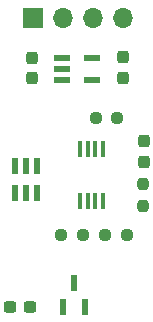
<source format=gbr>
%TF.GenerationSoftware,KiCad,Pcbnew,8.0.1*%
%TF.CreationDate,2025-01-22T19:34:23-07:00*%
%TF.ProjectId,TempSensor,54656d70-5365-46e7-936f-722e6b696361,rev?*%
%TF.SameCoordinates,Original*%
%TF.FileFunction,Soldermask,Top*%
%TF.FilePolarity,Negative*%
%FSLAX46Y46*%
G04 Gerber Fmt 4.6, Leading zero omitted, Abs format (unit mm)*
G04 Created by KiCad (PCBNEW 8.0.1) date 2025-01-22 19:34:23*
%MOMM*%
%LPD*%
G01*
G04 APERTURE LIST*
G04 Aperture macros list*
%AMRoundRect*
0 Rectangle with rounded corners*
0 $1 Rounding radius*
0 $2 $3 $4 $5 $6 $7 $8 $9 X,Y pos of 4 corners*
0 Add a 4 corners polygon primitive as box body*
4,1,4,$2,$3,$4,$5,$6,$7,$8,$9,$2,$3,0*
0 Add four circle primitives for the rounded corners*
1,1,$1+$1,$2,$3*
1,1,$1+$1,$4,$5*
1,1,$1+$1,$6,$7*
1,1,$1+$1,$8,$9*
0 Add four rect primitives between the rounded corners*
20,1,$1+$1,$2,$3,$4,$5,0*
20,1,$1+$1,$4,$5,$6,$7,0*
20,1,$1+$1,$6,$7,$8,$9,0*
20,1,$1+$1,$8,$9,$2,$3,0*%
G04 Aperture macros list end*
%ADD10R,0.558800X1.473200*%
%ADD11RoundRect,0.237500X-0.237500X0.300000X-0.237500X-0.300000X0.237500X-0.300000X0.237500X0.300000X0*%
%ADD12RoundRect,0.237500X-0.237500X0.250000X-0.237500X-0.250000X0.237500X-0.250000X0.237500X0.250000X0*%
%ADD13R,1.700000X1.700000*%
%ADD14O,1.700000X1.700000*%
%ADD15R,1.320800X0.508000*%
%ADD16RoundRect,0.237500X0.250000X0.237500X-0.250000X0.237500X-0.250000X-0.237500X0.250000X-0.237500X0*%
%ADD17RoundRect,0.237500X0.237500X-0.300000X0.237500X0.300000X-0.237500X0.300000X-0.237500X-0.300000X0*%
%ADD18RoundRect,0.237500X0.300000X0.237500X-0.300000X0.237500X-0.300000X-0.237500X0.300000X-0.237500X0*%
%ADD19R,0.558800X1.320800*%
%ADD20R,0.450000X1.450000*%
G04 APERTURE END LIST*
D10*
%TO.C,U3*%
X172589998Y-78480000D03*
X173539999Y-78480000D03*
X174490000Y-78480000D03*
X174490000Y-76244800D03*
X173539999Y-76244800D03*
X172589998Y-76244800D03*
%TD*%
D11*
%TO.C,C1*%
X174020000Y-67040001D03*
X174020000Y-68765001D03*
%TD*%
D12*
%TO.C,R2*%
X183460000Y-77790000D03*
X183460000Y-79615000D03*
%TD*%
D13*
%TO.C,J2*%
X174090000Y-63660000D03*
D14*
X176630000Y-63660000D03*
X179170000Y-63660000D03*
X181710000Y-63660000D03*
%TD*%
D15*
%TO.C,U2*%
X176560000Y-67040000D03*
X176560000Y-67990001D03*
X176560000Y-68940002D03*
X179150800Y-68940002D03*
X179150800Y-67040000D03*
%TD*%
D16*
%TO.C,R3*%
X178335000Y-82090000D03*
X176510000Y-82090000D03*
%TD*%
%TO.C,R4*%
X182085000Y-82080000D03*
X180260000Y-82080000D03*
%TD*%
D17*
%TO.C,C3*%
X183500000Y-75845000D03*
X183500000Y-74120000D03*
%TD*%
D11*
%TO.C,C2*%
X181720000Y-67030001D03*
X181720000Y-68755001D03*
%TD*%
D18*
%TO.C,C4*%
X173900000Y-88130000D03*
X172175000Y-88130000D03*
%TD*%
D19*
%TO.C,U1*%
X176630040Y-88122000D03*
X178529960Y-88122000D03*
X177580000Y-86090000D03*
%TD*%
D16*
%TO.C,R1*%
X181245000Y-72160000D03*
X179420000Y-72160000D03*
%TD*%
D20*
%TO.C,U4*%
X178100000Y-79210000D03*
X178750000Y-79210000D03*
X179400000Y-79210000D03*
X180050000Y-79210000D03*
X180050000Y-74810000D03*
X179400000Y-74810000D03*
X178750000Y-74810000D03*
X178100000Y-74810000D03*
%TD*%
M02*

</source>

------------------------

EXERCISE AIM:
Copy out each line of the data in which the word "primitives" appears.

WRITTEN RESPONSE:
0 Add four circle primitives for the rounded corners*
0 Add four rect primitives between the rounded corners*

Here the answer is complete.